Menyesal Jin Wen Gong mengetahui bahwa sebab kematian orang yang
pernah menyelamatkan dirinya adalah akibat ketidak bijaksanaannya
sendiri. Untuk melampiaskan kesedihan diri Wen Gong dan juga untuk
memperingati kematian pahlawan Jie, diperintahkanlah kepada sekalian
rakyatnya untuk melakukan Nyepi dinegerinya. Pada hari itu semua
rakyat berkabung, tidak boleh bergerak, dilarang berisik atau mengadakan
keramaian, lebih lagi sama sekali tidak boleh menyulut api, maka harus
makan dingin.
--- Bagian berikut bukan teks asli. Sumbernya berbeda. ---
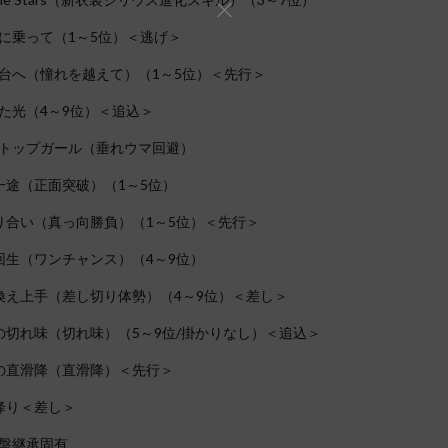
に乗って（1～5位）＜逃げ＞
台へ（憧れを越えて）（1～5位）＜先行＞
た光（4～9位）＜追込＞
トップガール（垂れウマ回避）
一途（正面突破）（1～5位）
り合い（真っ向勝負）（1～5位）＜先行＞
回生（ワンチャンス）（4～9位）
換え上手（差し切り体勢）（4～9位）＜差し＞
の切れ味（切れ味）（5～9位/掛かりなし）＜追込＞
の直滑降（直滑降）＜先行＞
降り＜差し＞
盤継承固有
Ini menerus menjadi peringatan terhadap Jie yang dilakukan
setiap tahunnya pada sehari sebelum Ching Bing, yang disebut Han-shi
(hari makan dingin). Gunung dimana Jie terbakar dinamakan Jie-shan,
sekarang Mian-shan, tempat sekitarnya sekarang disebut Kota Jie-siu yang
artinya tempat peristirahatan Jie Zi-tui, dipertengahan Shanxi sekarang.
Diperkirakan kejadian dari hampir tiga ribu tahun itu merupakan asal
usulnya hari memperingati leluhur bagi bangsa Tionghoa yang kemudian
disebut hari Ching Bing.
Pada Januari 1976, Perdana Menteri Republik Rakyat Tiongkok Chou En-lai meninggal dunia, berhubung dengan berachirnya Revolusi Budaya, segala keadaan masih sangat prihatin, maka pemakamannya hanya diselenggarakan secara sederhana buat seorang tokoh besar dalam sejarah Tiongkok modern ini, yang juga merupakan orang nomor 2 setelah Mao Zhe-dong itu, maka, pada hari Ceng Bing tahun tersebut yang jatuhnya pada tanggal 5 April 1976, diadakan peringatan besar oleh pemuda-pemuda dimakamnya, setelahnya hari tersebut tanggal 5 April kalender Gregorian ditetapkan sebagai Hari Ceng Bing Tiongkok yang resmi. Sedangkan di Taiwan setahun sebelumnya pada tanggal 5 April 1975, Presiden Generalisimo Chiang Kai Sek meninggal dunia, dan hari itu juga telah ditetapkan sebagai hari resmi Ceng Bing di Taiwan. Kalau kedua Tiongkok sudah menetapkan tanggal 5 April Hari Ceng Bing bersama, dan Ceng Bing memang adalah chas Tionghoa, maka Tionghoa seluruh dunia juga menurutinya, yaitu setiap tahun Ceng Bing jatuh pada tanggal 5 April. Rain or shine.